Designing AI Systems, Not AI Features
Reba Habib

Many organizations begin their AI journey by adding isolated features. A summarization tool is added to a dashboard. A chatbot is introduced for support. A recommendation engine appears in search. Each initiative is often scoped as a feature within an existing product.
While this approach can introduce AI capabilities quickly, it often leads to fragmented experiences. Users encounter intelligence in isolated contexts, and the system lacks coherence. Over time, teams may build multiple AI features that do not share behavior, data, or interaction patterns.
This pattern reflects a common misunderstanding. AI is often treated as a feature, when in practice it behaves more like a system capability.
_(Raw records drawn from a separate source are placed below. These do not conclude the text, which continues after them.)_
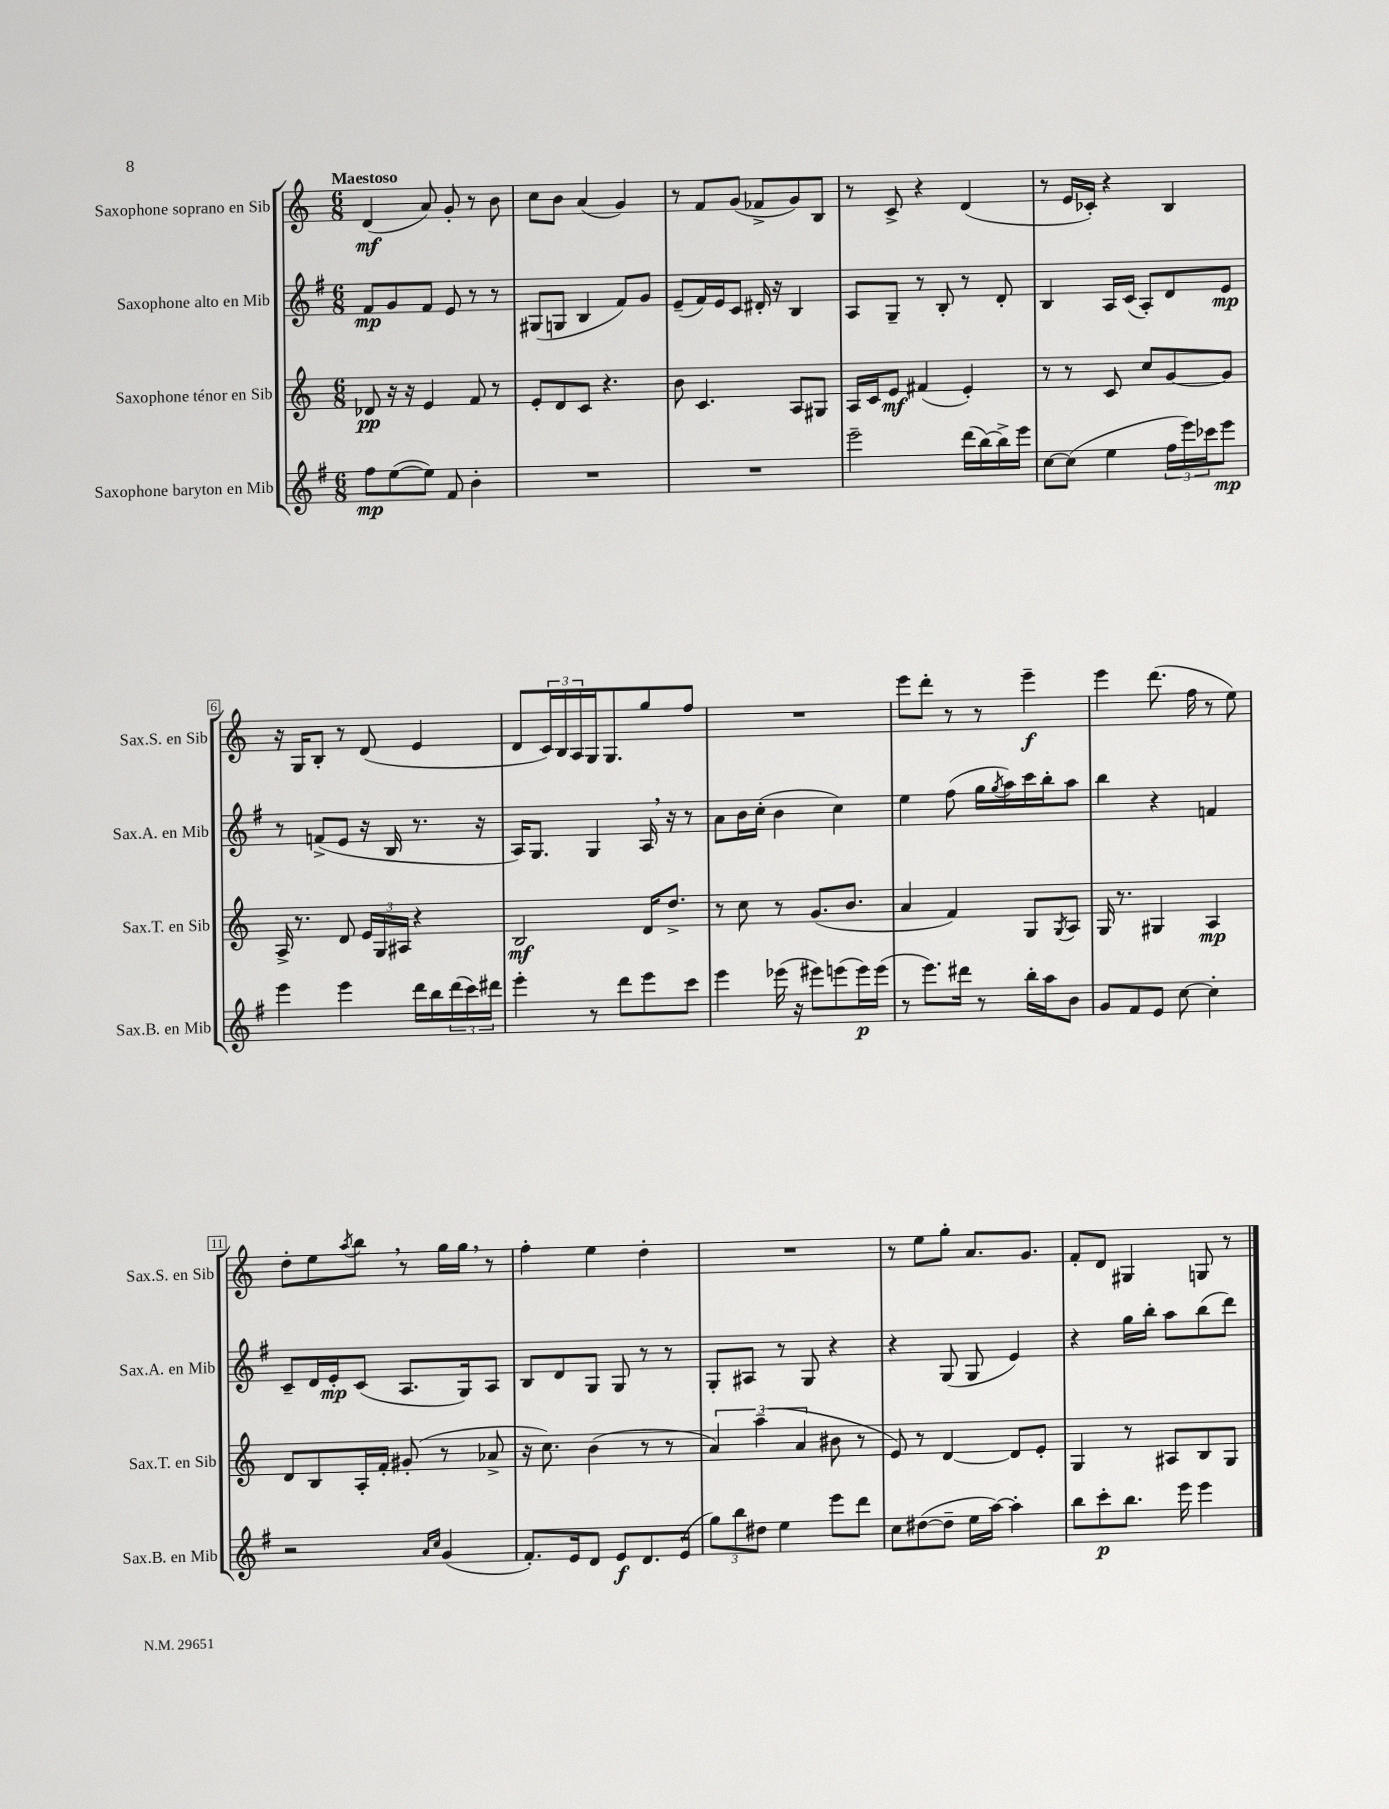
<<
\new StaffGroup <<
\new Staff = "s0" \with { instrumentName = "Saxophone soprano en Sib" shortInstrumentName = "Sax.S. en Sib" } {
    \clef treble \key c \major \numericTimeSignature \time 6/8 \tempo "Maestoso"
    d'4\mf( a'8) g'8-. r8 b'8 |
    c''8 b'8 a'4( g'4) |
    r8 f'8 g'8( fes'8-> g'8) b8 |
    r8 c'8-> r4 d'4( |
    r8 e'16 ces'16-.) r4 b4 |
    r16 g16 b8-. r8 d'8( e'4 |
    d'8 \tuplet 3/2 { c'16) b16 a16 } g16 g8. g''8 f''8 |
    R2. |
    e'''8 d'''8-. r8 r8 e'''4--\f |
    e'''4 d'''8.( f''16 r8 e''8) |
    d''8-. e''8 \acciaccatura { a''8 } b''8 \breathe r8 g''16 g''16 \breathe r8 |
    f''4-. e''4 d''4-. |
    R2. |
    r8 e''8 g''8-. a'8. g'8. |
    f'8-. d'8 gis4 g8 r8 \bar "|." |
}
\new Staff = "s1" \with { instrumentName = "Saxophone alto en Mib" shortInstrumentName = "Sax.A. en Mib" } {
    \clef treble \key g \major \numericTimeSignature \time 6/8
    fis'8\mp g'8 fis'8 e'8 r8 r8 |
    gis8( g8 b4 fis'8) g'8 |
    e'8--( fis'16) e'16 c'8 dis'16-. r16 b4 |
    a8 g8-- r8 b8-. r8 d'8-. |
    b4 a16 c'16( a8-.) d'8 e'8\mp |
    r8 f'8->( e'8 r16 b16 r8. r16 |
    a16) g8. g4 a16 \breathe r16 r8 |
    a'8 b'16 c''16-.( b'4 c''4) |
    e''4 fis''8( g''16 \acciaccatura { g''8 } a''16) c'''16 b''16-. a''8 |
    b''4 r4 f'4 |
    c'8-- d'16 e'16-.\mp c'8( a8. g16) a8 |
    b8 d'8 g8 g8 r8 r8 |
    g8-. ais8 r8 g8 r4 |
    r4 g8( g8 e'4) |
    r4 g''16 b''16-. a''8 b''8( d'''8) \bar "|." |
}
\new Staff = "s2" \with { instrumentName = "Saxophone ténor en Sib" shortInstrumentName = "Sax.T. en Sib" } {
    \clef treble \key c \major \numericTimeSignature \time 6/8
    des'8\pp r16 r16 e'4 f'8 r8 |
    e'8-. d'8 c'8 r4. |
    b'8 c'4. a8 gis8 |
    a16 c'16 e'8\mf fis'4( e'4-.) |
    r8 r8 c'8 c''8 g'8~ g'8 |
    a16-> r8. d'8 \tuplet 3/2 { e'16 g16 ais16 } r4 |
    b2\mf d'16 d''8.-> |
    r8 c''8 r8 g'8.( b'8. |
    a'4 f'4) g8 \acciaccatura { g8 } a8 |
    g16 r8. gis4 a4\mp |
    d'8 b8 a16-. f'16-. gis'8-.( r8 aes'8-> |
    r16 c''8.) b'4( r8 r8 |
    \tuplet 3/2 { a'4) a''4--( a'4 } bis'8 r8 |
    e'8) r8 d'4~ d'8 e'8-. |
    g4 r8 ais8 b8 g8 \bar "|." |
}
\new Staff = "s3" \with { instrumentName = "Saxophone baryton en Mib" shortInstrumentName = "Sax.B. en Mib" } {
    \clef treble \key g \major \numericTimeSignature \time 6/8
    fis''8\mp e''8~( e''8) fis'8 b'4-. |
    R2. |
    R2. |
    e'''2-- d'''16( b''16~) b''16-> e'''16 |
    c''8~ c''8( e''4 \tuplet 3/2 { fis''16 e'''16) ces'''16 } e'''8\mp |
    e'''4 e'''4 d'''16 b''16 \tuplet 3/2 { d'''16( c'''16) dis'''16 } |
    e'''4-. r8 d'''8 e'''8 c'''8 |
    e'''4 ees'''16( r16 eis'''8) e'''8( e'''16\p) e'''16( |
    r8 e'''8.) dis'''16 r8 b''16-. a''16 b'8 |
    g'8 fis'8 e'8 c''8~ c''4-. |
    r2 \grace { a'16 c''16 } g'4( |
    fis'8.-.) e'16 d'8 e'8\f d'8. e'16( |
    \tuplet 3/2 { g''8) b''8 dis''8 } e''4 e'''8 d'''8 |
    c''8 dis''8~( dis''8-- e''16 a''16~) a''4-. |
    b''8 c'''8-.\p b''8. e'''16 e'''4 \bar "|." |
}
>>
>>
\layout { \context { \Score \override BarNumber.stencil = #(make-stencil-boxer 0.1 0.3 ly:text-interface::print) } }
Understanding this distinction changes how teams design AI-powered products.
AI Features vs AI Systems
A feature is typically bounded. It solves a specific problem within a defined context. Designers define interactions, flows, and outcomes within that scope.
AI capabilities behave differently. Once introduced, intelligence often expands across workflows. A summarization capability may support search results, reports, and notifications. A recommendation engine may influence discovery, prioritization, and automation.
These capabilities become part of the system rather than remaining confined to a single feature.
For example, personalization in Netflix is not limited to a single feature. Recommendations appear across browsing, search, and notifications. The intelligence operates across the experience rather than within a single component.
This reflects system-level design.
Fragmentation Occurs When AI Is Designed as Features
When teams design AI as isolated features, inconsistencies often emerge. Different teams may introduce separate AI capabilities with different interaction models. Users may encounter different terminology, behaviors, or expectations.
For example, one feature may generate suggestions automatically, while another requires manual triggering. One workflow may allow editing generated outputs, while another does not. These inconsistencies make it harder for users to understand how AI behaves.
Research from Nielsen Norman Group has shown that consistency supports usability and learnability. When AI behavior varies across contexts, users must continuously adjust expectations.
Designing AI as a system helps avoid this fragmentation.
AI Capabilities Expand Over Time
AI capabilities often grow beyond their original scope. Teams may initially introduce AI for one use case, then expand to additional workflows.
For example, generative capabilities may begin with summarization, then expand to drafting, rewriting, and analysis. These expansions create opportunities for shared intelligence.
Designers can anticipate this expansion by thinking systemically. Instead of designing isolated features, teams can define shared behaviors and interaction patterns.
This approach supports scalability.
Designing Shared Intelligence
Designing AI systems involves defining shared behaviors across products. This includes:
How AI is introduced
How outputs are presented
How users refine results
How feedback improves performance
These shared patterns help users understand how intelligence operates.
Research from Microsoft Research has found that consistent patterns help users develop mental models of AI systems. Shared intelligence benefits from consistent interaction models.
Collaboration Across Teams
Designing AI systems also requires coordination across teams. AI capabilities often depend on shared data and infrastructure. Designers collaborate with engineering and data teams to shape how intelligence behaves.
These collaborations influence usability, trust, and adoption.
For example, decisions about confidence indicators, feedback loops, and automation levels often require cross-functional input.
This collaboration reflects system-level thinking.
A Shift Toward AI Systems Design
Designing AI systems requires thinking beyond individual features. Designers consider how intelligence operates across workflows, products, and time.
This shift expands UX design into system-level architecture. Designers shape how intelligence behaves across experiences, ensuring consistency and coherence.
As organizations adopt AI more broadly, the distinction between features and systems becomes increasingly important. Teams that design AI as systems are better positioned to create cohesive, scalable experiences.